We should teach fractions by letting the whole truth hang out. We teach that fractions were developed before Euclid to deal with practical problems. These are similar to what is taught in school.
Then Euclid tried to come up with a concept of natural numbers, proportions and magnitudes. The magnitudes were to cover lengths like hypotenuse of a right triangle with legs equal to 1, or the circumference of a circle whose diameter was one.
The Euclid approach was difficult to understand and eventually was abandoned in favor of developing new symbols of math in the 15th to 17th centuries. This resulted in the algebraic rules for fractions we have today. Those are in Euler Elements of Algebra 1765.
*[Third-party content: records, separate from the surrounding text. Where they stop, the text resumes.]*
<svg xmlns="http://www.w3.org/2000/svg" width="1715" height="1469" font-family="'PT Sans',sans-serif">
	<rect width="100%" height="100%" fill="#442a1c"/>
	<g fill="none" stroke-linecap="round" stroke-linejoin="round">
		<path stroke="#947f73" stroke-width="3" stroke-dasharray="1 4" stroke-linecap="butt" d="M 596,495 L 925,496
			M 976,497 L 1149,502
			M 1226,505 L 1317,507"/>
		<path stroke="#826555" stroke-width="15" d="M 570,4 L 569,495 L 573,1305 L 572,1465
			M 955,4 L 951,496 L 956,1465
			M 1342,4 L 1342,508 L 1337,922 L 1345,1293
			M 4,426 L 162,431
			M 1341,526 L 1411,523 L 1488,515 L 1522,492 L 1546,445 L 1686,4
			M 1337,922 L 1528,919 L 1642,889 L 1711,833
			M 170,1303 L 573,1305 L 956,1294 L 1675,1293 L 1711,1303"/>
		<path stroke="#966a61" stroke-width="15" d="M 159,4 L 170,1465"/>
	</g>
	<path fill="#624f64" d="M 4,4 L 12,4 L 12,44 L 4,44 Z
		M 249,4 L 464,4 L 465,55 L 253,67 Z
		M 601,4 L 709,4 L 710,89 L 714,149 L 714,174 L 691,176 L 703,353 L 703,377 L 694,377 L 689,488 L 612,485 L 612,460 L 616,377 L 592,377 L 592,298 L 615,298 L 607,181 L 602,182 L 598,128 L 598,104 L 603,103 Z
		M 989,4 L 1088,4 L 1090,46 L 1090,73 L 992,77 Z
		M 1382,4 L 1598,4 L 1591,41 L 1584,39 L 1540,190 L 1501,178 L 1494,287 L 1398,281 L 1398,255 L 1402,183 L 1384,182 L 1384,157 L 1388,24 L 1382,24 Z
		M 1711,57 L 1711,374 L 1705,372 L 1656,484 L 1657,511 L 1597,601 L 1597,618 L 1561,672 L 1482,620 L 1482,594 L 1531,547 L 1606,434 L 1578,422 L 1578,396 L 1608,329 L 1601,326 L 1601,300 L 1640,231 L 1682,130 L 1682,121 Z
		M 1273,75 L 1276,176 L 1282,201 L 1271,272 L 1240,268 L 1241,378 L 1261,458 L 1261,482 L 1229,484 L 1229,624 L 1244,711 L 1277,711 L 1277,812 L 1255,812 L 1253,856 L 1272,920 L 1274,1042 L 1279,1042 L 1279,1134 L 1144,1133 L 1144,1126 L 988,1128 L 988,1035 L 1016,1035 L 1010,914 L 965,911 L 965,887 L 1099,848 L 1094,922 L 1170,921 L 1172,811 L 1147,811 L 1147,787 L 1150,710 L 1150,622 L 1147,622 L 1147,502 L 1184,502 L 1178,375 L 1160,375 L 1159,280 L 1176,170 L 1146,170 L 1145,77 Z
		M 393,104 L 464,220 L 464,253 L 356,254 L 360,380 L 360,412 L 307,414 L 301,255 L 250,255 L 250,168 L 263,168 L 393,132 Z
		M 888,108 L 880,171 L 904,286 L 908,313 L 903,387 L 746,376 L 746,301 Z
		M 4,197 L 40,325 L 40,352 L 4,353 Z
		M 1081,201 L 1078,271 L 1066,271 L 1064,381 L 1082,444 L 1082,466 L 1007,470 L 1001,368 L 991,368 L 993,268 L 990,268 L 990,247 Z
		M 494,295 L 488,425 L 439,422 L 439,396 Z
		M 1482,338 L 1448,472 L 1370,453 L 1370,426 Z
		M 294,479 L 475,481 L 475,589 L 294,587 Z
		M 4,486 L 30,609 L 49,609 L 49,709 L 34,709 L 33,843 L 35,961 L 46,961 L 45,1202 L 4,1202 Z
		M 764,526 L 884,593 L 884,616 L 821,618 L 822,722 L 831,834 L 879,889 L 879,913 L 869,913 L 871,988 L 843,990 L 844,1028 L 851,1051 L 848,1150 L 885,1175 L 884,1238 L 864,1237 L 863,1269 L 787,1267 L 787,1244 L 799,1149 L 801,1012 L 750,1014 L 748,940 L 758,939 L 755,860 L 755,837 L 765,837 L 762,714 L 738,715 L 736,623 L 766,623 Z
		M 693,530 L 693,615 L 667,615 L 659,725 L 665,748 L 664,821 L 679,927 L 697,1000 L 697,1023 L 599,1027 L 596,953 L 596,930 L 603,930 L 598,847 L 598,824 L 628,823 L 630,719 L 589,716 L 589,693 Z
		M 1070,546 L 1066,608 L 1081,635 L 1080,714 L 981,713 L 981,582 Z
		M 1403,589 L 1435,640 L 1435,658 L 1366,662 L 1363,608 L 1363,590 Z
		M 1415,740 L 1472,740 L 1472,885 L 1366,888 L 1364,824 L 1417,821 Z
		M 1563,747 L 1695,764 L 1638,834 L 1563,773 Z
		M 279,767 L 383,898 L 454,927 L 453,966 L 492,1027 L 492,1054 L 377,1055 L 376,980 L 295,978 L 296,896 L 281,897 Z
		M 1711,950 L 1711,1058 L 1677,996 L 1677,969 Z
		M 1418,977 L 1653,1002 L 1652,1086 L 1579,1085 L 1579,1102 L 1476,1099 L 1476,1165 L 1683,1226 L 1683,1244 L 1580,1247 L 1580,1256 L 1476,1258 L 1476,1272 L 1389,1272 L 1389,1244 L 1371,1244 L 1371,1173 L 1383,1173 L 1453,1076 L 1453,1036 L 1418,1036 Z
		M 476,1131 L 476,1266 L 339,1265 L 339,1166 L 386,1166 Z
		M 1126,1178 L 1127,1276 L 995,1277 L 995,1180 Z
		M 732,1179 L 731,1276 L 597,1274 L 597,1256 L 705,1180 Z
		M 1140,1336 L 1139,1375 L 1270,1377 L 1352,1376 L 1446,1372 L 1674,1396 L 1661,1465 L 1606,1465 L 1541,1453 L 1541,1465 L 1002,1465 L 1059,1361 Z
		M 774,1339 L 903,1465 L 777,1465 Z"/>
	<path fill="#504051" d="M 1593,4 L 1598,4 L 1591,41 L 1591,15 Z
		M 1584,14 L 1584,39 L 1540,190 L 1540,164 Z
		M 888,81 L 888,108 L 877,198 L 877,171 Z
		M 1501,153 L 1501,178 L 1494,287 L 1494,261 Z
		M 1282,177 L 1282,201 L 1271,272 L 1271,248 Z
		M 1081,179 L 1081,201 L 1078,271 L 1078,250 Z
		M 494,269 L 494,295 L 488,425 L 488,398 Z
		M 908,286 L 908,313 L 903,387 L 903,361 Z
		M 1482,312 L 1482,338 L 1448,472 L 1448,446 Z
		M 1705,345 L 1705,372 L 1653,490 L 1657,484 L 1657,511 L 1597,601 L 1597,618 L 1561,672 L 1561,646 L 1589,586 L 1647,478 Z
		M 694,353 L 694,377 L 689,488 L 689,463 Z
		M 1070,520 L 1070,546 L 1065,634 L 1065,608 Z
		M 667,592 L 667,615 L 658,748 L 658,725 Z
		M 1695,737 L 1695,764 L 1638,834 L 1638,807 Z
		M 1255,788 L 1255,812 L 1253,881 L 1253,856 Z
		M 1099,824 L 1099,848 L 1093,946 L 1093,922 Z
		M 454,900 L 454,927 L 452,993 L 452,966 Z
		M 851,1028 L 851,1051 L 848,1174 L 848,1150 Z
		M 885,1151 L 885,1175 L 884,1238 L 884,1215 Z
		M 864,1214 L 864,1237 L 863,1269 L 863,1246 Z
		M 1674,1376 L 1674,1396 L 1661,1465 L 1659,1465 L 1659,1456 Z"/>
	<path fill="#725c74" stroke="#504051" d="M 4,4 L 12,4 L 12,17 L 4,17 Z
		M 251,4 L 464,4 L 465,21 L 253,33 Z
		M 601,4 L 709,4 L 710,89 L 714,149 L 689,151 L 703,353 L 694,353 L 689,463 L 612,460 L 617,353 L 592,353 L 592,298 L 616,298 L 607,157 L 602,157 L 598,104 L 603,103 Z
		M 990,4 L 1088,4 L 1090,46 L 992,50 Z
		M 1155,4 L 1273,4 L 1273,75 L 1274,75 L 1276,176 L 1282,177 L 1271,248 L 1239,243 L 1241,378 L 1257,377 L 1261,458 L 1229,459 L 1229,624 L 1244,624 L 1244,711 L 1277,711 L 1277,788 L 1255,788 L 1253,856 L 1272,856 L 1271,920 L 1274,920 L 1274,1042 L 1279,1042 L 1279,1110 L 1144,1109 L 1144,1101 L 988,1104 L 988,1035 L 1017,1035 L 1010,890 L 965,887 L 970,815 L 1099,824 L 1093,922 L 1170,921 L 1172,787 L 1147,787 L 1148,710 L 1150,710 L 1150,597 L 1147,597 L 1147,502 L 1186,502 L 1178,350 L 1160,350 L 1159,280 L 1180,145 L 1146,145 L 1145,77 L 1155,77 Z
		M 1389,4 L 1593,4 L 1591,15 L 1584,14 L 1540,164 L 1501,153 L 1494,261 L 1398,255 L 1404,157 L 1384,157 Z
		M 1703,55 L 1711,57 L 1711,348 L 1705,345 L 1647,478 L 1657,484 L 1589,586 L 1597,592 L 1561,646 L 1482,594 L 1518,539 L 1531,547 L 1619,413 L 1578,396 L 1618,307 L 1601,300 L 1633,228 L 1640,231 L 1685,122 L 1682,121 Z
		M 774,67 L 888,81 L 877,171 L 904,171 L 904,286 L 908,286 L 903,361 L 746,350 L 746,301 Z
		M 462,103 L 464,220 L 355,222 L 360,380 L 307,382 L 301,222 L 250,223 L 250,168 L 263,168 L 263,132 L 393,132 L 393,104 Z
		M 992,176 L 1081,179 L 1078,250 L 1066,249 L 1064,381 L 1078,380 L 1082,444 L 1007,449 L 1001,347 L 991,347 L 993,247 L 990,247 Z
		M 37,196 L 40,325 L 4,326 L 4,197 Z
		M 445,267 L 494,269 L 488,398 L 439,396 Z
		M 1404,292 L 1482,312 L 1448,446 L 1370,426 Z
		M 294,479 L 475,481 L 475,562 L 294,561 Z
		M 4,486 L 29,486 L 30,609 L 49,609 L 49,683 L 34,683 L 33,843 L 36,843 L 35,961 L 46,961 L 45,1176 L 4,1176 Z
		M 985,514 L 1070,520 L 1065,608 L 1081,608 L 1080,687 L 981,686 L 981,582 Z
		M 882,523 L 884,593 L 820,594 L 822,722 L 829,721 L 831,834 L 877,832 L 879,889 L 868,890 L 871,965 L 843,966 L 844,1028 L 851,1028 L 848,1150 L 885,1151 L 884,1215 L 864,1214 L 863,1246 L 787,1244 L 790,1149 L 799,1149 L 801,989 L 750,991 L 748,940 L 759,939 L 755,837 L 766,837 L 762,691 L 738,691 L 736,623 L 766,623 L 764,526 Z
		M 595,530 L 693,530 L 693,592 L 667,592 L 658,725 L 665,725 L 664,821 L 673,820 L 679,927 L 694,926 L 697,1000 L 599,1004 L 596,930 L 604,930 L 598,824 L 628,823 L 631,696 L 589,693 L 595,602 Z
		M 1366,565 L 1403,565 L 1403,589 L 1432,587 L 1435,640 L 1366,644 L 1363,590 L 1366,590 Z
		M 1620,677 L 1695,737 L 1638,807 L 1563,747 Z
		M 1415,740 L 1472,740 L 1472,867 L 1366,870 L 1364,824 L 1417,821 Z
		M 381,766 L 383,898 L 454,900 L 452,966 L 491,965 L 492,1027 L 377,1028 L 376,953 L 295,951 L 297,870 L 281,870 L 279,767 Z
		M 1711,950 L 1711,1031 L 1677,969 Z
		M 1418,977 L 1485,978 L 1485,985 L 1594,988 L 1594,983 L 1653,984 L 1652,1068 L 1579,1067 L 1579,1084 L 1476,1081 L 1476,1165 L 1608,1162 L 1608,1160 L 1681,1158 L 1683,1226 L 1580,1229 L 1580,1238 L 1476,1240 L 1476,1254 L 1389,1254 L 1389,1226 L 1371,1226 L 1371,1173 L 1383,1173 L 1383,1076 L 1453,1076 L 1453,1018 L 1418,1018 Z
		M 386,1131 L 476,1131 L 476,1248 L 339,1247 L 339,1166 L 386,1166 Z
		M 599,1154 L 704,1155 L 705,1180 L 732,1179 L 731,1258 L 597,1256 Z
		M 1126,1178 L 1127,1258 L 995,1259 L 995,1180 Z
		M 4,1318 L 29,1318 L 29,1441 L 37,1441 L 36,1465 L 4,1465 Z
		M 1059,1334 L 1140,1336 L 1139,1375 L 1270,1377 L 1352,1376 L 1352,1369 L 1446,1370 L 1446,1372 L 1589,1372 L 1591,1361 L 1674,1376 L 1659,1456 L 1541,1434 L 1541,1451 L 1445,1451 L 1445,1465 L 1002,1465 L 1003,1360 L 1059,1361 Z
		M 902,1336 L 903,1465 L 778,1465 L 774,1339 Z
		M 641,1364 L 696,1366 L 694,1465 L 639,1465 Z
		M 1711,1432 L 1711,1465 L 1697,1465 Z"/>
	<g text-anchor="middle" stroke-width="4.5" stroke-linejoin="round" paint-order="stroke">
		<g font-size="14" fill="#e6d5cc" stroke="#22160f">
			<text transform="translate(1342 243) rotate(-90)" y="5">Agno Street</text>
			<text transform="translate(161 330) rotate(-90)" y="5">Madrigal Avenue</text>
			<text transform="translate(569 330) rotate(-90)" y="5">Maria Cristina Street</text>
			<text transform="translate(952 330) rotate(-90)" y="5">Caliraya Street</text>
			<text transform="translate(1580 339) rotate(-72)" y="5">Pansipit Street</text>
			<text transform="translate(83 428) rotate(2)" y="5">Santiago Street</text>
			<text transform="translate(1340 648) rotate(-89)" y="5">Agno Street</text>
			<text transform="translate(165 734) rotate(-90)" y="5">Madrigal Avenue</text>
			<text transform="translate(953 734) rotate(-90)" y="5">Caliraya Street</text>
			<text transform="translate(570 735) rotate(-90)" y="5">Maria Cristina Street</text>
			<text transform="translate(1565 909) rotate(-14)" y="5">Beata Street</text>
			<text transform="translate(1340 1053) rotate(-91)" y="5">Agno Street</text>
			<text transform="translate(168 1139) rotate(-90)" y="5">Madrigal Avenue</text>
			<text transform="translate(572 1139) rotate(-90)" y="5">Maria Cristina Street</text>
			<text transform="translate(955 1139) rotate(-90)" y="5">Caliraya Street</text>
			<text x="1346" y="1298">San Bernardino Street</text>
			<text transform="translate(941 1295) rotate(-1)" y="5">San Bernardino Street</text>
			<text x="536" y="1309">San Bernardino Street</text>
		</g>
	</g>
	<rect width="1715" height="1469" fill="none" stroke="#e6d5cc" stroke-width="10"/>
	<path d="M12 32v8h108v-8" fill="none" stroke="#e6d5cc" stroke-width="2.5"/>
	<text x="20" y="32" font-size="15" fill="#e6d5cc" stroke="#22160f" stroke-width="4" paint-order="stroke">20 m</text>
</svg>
Then in the 19th century, mathematicians came up with new concepts of natural number, rational number and real number to replace the Euclid concepts and to justify the rules with the new symbols.
Natural numbers were defined as a sequence of add one starting from zero. Rules were given including the more difficult rule of mathematical induction to do proofs and to define addition and multiplication of natural numbers.
Ordered pairs of natural numbers were defined with rules to manipulate them. A rule for equivalence of ordered pairs of natural numbers was given.
Real numbers were defined as infinite decimals which are equivalent to an infinite sequence of rational numbers, e.g. the one where you terminate the decimal at each place as an element of the sequence. Rules are given for these as well.
In addition to everyday human requirements for rational numbers, mathematical requirements were added as part of the 19th century definition of ordered pairs with procedures. These are requirements to make it easier to do math.
For example, we want that
1/2 * 2 * x = x
Dividing both sides by 1/2, we get
2*x = x /(1/2)
So we want dividing by 1/2 to equal multiplying by 2. So we define division by a fraction as multiplying by the fraction with numerator and denominator switched. Mathematicians have proven this rule works consistently.
Starting from intuitive ideas, people developed the symbolic methods of the 15to 17th century. Those were then codified into the object oriented number concept of rational number in the 19th century.
This is a typical progression for humans. Something is started, it is added to, and eventually someone figures out a way to replicate it with a simple concept. In this case, prior rules could be replicated exactly. In situations outside math and hard sciences, the replication in codification is only approximate.
What we had before codification is a set of requirements on the codification. If we are lucky, all the requirements can be met. If we are not, we have to pick and choose what we will match or match closely and what we give up.
19th century rational numbers didn’t require us to give up anything from the rules used before the modern codification of ordered pairs with procedures.
There is still some looseness in expression such as calling 1/2 and 2/4 rational numbers instead of equivalent representatives of a rational number. This is harmless however and is useful for brevity.